A veces el valor no es más que el disfraz de la cobardía
Nunca quedan heridas. He encabezado la carta con una fórmula un poco tonta: "Querido hermano". No es que quiera destacar nuestra amistad o que piense que vayamos a ser frailes pacíficos. Se trata de aludir desde el principio a un valor imprescindible para que las discusiones no dejen heridas y sean útiles: la fraternidad. La izquierda, la que nos interesa a ti y a mí, ha defendido más o menos la libertad y la igualdad, pero ha olvidado la fraternidad más de la cuenta. La conversión de las discusiones teóricas en un territorio de sospecha moral y descalificación personal ha hecho ya demasiado daño en la izquierda. Es uno de los disfraces preferidos de las luchas mezquinas por el poder. Nuestra fraternidad, nuestra experiencia en compartir alegrías y resistir nubes negras, impide cualquier tipo de sospechas. Por eso soy siempre tan sincero contigo. Sé que puedes no estar de acuerdo, pero también sé que no vas a empeñarte en entenderme mal.
Así que discutir contigo me permite hablar sin miedo. La fraternidad provoca no tanto el deseo de poseer la verdad, sino el miedo a mentir.
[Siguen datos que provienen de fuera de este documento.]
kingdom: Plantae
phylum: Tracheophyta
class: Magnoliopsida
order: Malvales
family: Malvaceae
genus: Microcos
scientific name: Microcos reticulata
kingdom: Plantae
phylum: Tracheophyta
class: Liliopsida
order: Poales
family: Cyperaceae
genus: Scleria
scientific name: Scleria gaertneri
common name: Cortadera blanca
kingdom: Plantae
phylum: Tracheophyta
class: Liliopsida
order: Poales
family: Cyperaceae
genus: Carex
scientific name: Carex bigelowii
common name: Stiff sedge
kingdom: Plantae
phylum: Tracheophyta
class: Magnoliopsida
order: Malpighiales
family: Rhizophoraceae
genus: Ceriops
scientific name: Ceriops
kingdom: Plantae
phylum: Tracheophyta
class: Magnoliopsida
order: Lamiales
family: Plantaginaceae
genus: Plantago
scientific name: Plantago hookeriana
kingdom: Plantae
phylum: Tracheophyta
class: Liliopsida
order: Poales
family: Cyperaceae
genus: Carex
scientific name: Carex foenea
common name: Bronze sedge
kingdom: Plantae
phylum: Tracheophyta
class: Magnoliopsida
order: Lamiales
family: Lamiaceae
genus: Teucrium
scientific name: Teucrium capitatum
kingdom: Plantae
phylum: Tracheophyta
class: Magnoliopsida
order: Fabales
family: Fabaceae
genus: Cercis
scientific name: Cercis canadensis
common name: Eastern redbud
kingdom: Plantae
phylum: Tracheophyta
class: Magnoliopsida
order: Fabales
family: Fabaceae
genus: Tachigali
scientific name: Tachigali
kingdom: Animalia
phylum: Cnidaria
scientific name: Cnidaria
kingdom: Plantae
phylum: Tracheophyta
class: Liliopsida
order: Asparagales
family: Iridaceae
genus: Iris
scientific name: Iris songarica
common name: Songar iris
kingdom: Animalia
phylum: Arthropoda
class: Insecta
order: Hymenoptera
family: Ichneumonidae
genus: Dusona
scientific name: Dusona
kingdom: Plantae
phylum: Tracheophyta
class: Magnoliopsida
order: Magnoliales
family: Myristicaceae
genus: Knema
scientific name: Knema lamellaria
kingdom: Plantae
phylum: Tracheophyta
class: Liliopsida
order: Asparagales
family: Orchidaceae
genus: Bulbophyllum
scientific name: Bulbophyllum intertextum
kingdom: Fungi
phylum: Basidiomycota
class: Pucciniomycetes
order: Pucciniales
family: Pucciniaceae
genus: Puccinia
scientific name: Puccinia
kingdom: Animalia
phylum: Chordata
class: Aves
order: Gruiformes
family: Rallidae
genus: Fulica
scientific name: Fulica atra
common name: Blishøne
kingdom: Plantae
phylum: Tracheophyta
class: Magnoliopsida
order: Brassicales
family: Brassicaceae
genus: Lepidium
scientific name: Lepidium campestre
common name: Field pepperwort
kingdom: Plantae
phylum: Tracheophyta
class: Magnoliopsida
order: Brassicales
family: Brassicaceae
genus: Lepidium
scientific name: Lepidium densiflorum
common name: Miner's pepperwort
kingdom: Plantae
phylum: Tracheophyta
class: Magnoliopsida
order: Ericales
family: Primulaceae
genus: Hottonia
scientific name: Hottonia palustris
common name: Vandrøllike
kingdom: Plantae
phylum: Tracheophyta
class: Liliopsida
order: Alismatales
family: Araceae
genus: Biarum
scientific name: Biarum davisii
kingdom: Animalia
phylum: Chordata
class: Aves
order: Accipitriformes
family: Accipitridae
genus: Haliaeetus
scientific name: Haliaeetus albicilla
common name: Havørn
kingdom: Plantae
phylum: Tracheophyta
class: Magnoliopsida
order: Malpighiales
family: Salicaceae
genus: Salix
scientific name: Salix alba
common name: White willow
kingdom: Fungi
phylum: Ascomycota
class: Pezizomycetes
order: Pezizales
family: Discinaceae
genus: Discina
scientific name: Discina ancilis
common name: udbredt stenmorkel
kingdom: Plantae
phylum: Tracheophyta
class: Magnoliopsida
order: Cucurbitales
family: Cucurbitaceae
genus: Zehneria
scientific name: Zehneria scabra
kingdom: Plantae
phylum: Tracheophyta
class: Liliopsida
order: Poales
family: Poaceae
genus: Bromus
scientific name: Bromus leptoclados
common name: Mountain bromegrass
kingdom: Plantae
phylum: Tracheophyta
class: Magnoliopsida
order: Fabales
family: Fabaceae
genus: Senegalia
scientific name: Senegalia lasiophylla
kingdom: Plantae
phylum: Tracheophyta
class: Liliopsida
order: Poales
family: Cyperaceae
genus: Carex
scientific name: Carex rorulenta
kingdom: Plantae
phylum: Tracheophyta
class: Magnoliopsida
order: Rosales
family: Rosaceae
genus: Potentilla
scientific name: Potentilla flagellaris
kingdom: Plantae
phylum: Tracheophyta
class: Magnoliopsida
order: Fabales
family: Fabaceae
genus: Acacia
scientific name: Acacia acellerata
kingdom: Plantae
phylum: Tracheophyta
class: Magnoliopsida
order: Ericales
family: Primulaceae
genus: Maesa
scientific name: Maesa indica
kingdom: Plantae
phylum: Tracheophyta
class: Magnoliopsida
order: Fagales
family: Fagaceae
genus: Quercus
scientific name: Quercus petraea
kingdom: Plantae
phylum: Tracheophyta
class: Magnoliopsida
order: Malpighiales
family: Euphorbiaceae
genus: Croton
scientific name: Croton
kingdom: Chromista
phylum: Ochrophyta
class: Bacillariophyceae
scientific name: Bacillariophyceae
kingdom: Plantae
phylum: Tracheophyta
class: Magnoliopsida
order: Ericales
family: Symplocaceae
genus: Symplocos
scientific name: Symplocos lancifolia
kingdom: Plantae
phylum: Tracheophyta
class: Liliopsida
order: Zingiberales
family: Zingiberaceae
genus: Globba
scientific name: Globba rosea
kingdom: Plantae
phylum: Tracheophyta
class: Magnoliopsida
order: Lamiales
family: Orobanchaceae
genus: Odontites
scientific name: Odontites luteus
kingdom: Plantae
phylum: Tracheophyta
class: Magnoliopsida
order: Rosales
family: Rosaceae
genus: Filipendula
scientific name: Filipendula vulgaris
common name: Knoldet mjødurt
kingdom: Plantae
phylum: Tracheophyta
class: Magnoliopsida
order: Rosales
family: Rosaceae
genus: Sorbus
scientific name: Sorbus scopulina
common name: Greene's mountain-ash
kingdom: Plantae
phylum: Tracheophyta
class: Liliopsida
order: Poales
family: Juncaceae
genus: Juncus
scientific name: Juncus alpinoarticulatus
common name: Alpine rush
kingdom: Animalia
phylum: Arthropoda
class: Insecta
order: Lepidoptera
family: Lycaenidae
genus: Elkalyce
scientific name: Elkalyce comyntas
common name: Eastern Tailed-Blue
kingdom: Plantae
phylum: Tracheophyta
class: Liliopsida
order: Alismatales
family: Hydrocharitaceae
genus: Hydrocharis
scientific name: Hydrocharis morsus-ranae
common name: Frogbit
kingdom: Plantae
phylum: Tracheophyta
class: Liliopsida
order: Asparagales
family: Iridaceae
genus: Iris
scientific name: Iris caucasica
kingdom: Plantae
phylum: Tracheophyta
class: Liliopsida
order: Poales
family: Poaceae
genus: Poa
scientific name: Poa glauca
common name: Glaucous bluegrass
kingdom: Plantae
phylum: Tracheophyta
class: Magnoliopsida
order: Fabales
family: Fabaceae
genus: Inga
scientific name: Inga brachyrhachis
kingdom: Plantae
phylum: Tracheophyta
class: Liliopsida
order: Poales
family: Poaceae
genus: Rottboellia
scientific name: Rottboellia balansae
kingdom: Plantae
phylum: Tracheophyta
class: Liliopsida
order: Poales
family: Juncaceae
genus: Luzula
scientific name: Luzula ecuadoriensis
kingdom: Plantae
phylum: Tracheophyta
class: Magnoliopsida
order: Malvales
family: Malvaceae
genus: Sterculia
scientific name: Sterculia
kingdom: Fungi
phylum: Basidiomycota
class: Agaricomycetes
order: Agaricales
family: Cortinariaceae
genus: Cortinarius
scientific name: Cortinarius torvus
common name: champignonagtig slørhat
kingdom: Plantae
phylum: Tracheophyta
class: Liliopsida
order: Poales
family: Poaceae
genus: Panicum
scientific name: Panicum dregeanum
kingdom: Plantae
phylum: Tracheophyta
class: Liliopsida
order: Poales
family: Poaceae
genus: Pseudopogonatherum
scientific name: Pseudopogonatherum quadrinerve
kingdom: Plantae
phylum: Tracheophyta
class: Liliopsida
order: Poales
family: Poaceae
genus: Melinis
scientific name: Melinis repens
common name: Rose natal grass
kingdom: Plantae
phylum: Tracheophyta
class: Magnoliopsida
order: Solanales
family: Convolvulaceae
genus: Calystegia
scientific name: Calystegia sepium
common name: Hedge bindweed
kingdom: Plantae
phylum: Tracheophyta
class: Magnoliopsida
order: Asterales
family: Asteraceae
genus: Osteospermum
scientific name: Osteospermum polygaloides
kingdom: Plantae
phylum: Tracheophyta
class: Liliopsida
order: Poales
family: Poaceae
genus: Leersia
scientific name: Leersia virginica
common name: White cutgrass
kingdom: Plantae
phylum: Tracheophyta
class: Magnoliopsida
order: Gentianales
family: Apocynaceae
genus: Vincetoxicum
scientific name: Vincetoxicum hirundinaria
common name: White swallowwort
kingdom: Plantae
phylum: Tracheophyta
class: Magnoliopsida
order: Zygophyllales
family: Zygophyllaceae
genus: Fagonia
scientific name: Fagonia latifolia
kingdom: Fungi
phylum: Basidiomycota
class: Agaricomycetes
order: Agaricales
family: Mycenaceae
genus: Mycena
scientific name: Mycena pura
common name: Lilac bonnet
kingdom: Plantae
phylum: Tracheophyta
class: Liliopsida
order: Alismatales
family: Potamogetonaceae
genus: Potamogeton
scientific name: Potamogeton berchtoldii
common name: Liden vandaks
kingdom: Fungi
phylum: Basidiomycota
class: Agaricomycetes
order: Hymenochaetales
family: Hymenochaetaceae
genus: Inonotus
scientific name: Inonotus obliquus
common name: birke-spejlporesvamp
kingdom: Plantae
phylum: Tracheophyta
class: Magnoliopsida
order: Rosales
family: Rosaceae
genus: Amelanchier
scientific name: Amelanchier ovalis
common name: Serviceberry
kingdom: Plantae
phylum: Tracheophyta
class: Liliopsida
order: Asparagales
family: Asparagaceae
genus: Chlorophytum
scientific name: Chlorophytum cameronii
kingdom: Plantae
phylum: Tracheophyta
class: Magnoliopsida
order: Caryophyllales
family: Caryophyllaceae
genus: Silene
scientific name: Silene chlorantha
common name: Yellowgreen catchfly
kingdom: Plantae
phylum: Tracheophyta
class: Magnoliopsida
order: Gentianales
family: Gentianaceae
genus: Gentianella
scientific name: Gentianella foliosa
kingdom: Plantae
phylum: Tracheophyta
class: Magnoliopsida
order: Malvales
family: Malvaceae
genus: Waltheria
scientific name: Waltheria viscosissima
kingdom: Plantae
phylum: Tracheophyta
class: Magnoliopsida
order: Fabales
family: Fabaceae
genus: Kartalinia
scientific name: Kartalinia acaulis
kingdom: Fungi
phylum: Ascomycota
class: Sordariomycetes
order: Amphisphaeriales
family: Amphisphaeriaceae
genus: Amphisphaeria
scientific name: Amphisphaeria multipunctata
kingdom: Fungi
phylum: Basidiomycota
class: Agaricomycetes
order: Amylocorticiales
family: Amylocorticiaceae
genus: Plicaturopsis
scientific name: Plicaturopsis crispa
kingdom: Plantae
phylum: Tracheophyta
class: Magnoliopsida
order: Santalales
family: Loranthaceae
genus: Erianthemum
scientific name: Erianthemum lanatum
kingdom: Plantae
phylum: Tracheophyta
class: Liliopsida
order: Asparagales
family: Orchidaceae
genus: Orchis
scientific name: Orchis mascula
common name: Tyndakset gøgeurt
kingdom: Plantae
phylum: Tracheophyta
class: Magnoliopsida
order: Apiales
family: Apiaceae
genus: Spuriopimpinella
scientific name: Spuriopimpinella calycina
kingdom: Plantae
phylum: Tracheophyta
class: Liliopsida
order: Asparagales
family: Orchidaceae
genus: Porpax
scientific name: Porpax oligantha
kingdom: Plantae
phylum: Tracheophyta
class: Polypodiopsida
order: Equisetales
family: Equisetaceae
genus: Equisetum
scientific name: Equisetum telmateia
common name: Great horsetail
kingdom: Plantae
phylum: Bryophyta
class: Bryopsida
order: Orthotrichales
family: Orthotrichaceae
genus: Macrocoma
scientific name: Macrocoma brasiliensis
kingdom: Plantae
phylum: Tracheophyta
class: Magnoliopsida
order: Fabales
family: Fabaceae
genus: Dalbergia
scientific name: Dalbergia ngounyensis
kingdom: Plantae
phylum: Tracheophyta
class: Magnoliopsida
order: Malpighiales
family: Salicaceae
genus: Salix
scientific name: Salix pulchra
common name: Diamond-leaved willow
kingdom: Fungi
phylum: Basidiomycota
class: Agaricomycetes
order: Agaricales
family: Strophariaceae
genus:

Las palabras cómplices enseñan a no convertir los sentimientos o las razones en dogmas. Se discute sin voluntad de dominar, con temor a autoengañarse o a engañar. Uno se acomoda en su propia manera de pensar cuando desprecia al otro. Uno se obliga a mantener los ojos abiertos cuando respeta el corazón y los argumentos que tiene delante. Sí, es un lujo la intimidad, ser prudente sin estar obligado a morderse la lengua. No estoy sugiriendo que vayamos a convertir nuestra correspondencia en un escenario más de los escándalos mediocres de la telebasura. Soy muy partidario de ese pacto que hace años propusiste a los artistas de la pandilla: mientras se está trabajando, todos muy duros con la obra del amigo, para intentar que mejore; cuando la obra se publica, ninguna crítica en público. Así que ninguna crítica fuera de tono, pero sí ese brillo en los ojos de verdad privada que permiten las letras de una correspondencia. Algunos personajes públicos suelen tener los ojos ausentes cuando hablan en privado. Vamos a intentar nosotros mantener la carnalidad de las palabras privadas al escribir en público. Reivindiquemos la fraternidad, en nombre de la izquierda y de nuestras copas, nuestros amigos muertos, nuestras ilusiones y el futuro de nuestras hijas. No te preocupes, esto último no es una cursilería. Es un modo de confesarte que me siento muy vivo cuando tus hijas y las mías, después de aguantar con paciencia nuestras discusiones o nuestras risas, se ponen serias, nos regañan y dicen que no tenemos arreglo. Querido hermano, ojalá nunca tengamos arreglo.